Before I begin, let me be very clear. I loved “The Long Night” episode of Game of Thrones. Let me also be clear about the fact that there are spoilers in here, so if you haven’t watched the third episode of Season 8, turn back now.
Some idiot spoiled something for me with a title while scrolling through my iPhone and I don’t want to do that to you.
Still here? Okay. As I said, I loved the episode. I loved how little dialogue there was. I loved the sense of fear that was built up. I loved how Melisandre failed with her attempts to help, despite how pretty they looked, though I do wonder what happens to the whole “Prince That Was Promised” thing now that she’s a crumpled heap in the snow. I was scared in the crypts with Sansa and Tyrion. I was panicking during the dragon fight. I cried and yelled when Arya killed the Night King, because she’s been my favorite since the very first episode. I have Needle on my wall, and now I’m going to have to get her other weapons.
The thing that bothered me was the darkness…

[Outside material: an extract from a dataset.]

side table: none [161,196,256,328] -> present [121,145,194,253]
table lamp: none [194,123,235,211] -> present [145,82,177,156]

I understand narratively that feeling that sense of dread that comes with the absence of light. Waiting for monsters to come out of the dark is terrifying. It makes sense from a storytelling perspective. The darkness in the room where Arya was playing out a horror movie was part of the story, though we could actually see her and what was moving around the room with her. I’m talking about the battle scenes.

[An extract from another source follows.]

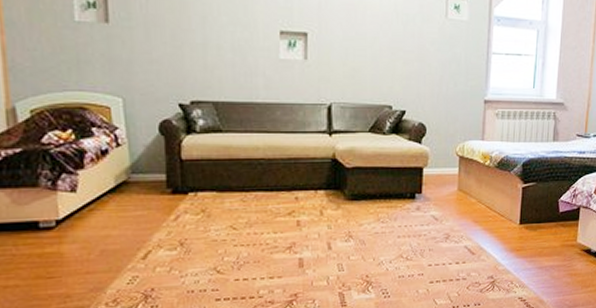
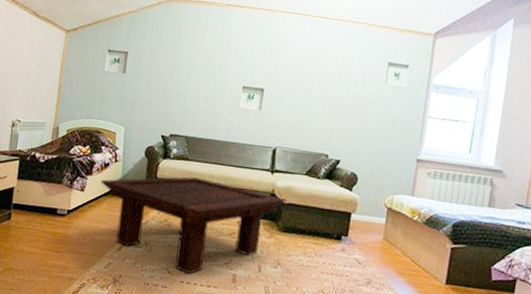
coffee table: none [100,152,351,269] -> present [101,177,287,274]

Fast-moving battle scenes can be frustrating, but it’s so much worse when you can’t see a damn thing on the screen. Isn’t the point of showing the battle to show the battle? This is about the plot, right? Then shouldn’t I as the viewer be able to view the scene?
This week’s Game of Thrones episode kept me removed from what was going on. I couldn’t feel for Jamie or Brienne because I couldn’t tell if they were the ones fighting. Considering the sentiment the show’s built up for them over eight seasons, and particularly the last episode, I wanted to know when they were fighting. I wanted to see them in fear for their lives, not spend half an hour trying to figure out if that head of hair was Jamie’s or if that silhouette was Brienne’s. I couldn’t tell where Sam ended up, or who was where. Where was Grey Worm through most of the battle. I think I saw him… maybe I should have adjusted the brightness on my TV? Darkness in the beginning as we were waiting for the battle to start, or when the flaming swords of the Dothraki go out, that makes narrative sense. The rest of it made me think they were obscuring the battle so it was cheaper to make. Look, no one forced you to do a battle scene that long. I’m sure the effects were very expensive, but if you worked that hard on them, shouldn’t I be able to see them instead of giving myself a splitting headache, trying to make out what the hell was happening?

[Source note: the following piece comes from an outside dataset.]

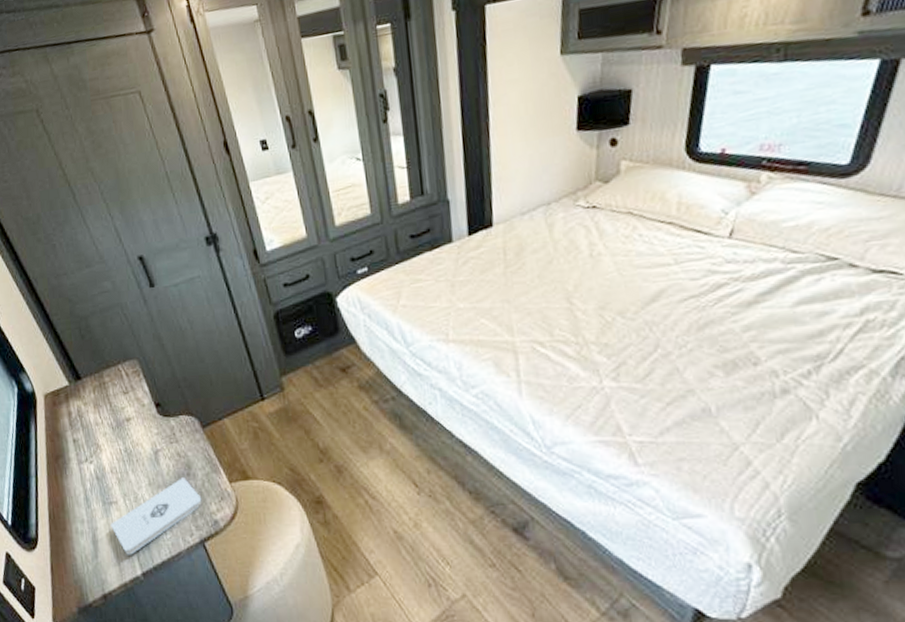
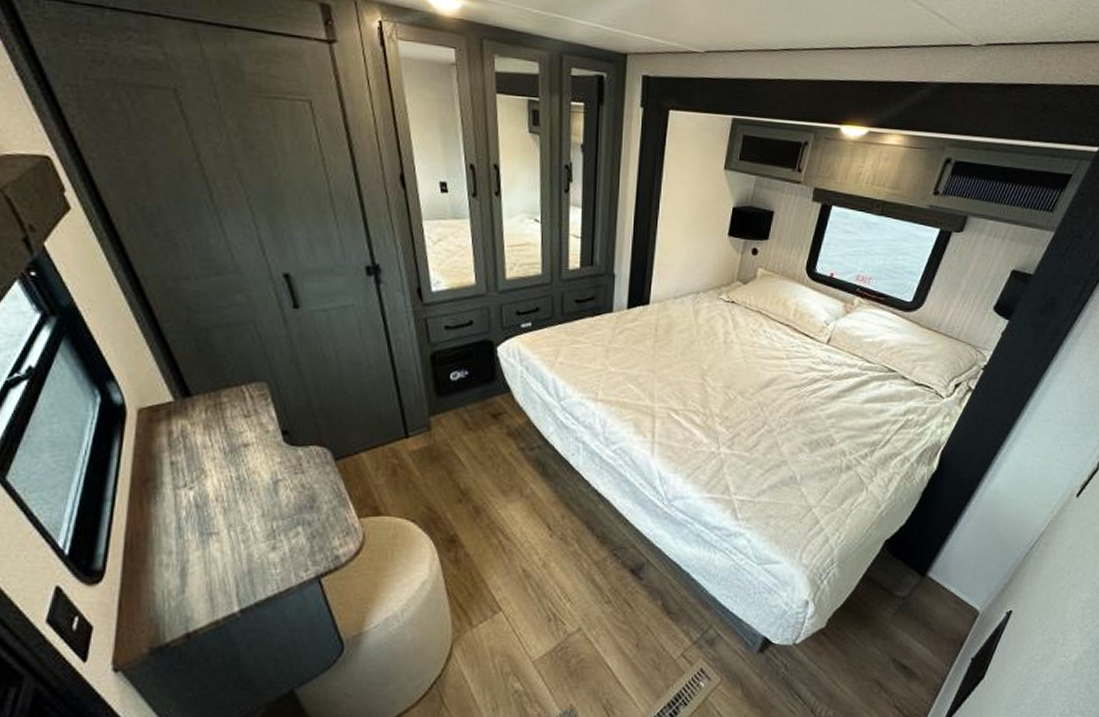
notepad: present [110,477,202,555] -> none [207,510,324,590]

Yes, I know that in a real battle, that’s probably how it feels. The darkness makes it more frightening and you’re wishing for more light. My point, however, is that I’m not in a real battle. I’m a viewer, and I would like to view the episode. Television is a visual medium. I want to see what I’m watching. By obscuring everything, you took away so much of why I watch. I’m there for the characters I’ve come to care about, and I could barely see when one of them died. I had to look up the list of the dead because I couldn’t see it happen. It’s frustrating. It’s a frustration that has been building for a long time. I’m paying for HBO, right? Should I need to read ten articles to figure out what I just watched?
I love Game of Thrones. Arya is the Queen of everything and my prince that was promised (and at least half of Twitter last night). I’m still looking forward to what’s coming next week. The thing is, HBO isn’t the only one guilty of this. I’ve been hating the trend since it started back in an early Oddworld game. (At least, that’s the first time I noticed it.) You know that whole thing about watching television? I’d like to do that. There is a reason night scenes are usually lit. Might not be realistic, but I’m not trying to sleep. I want to see what the heck is happening.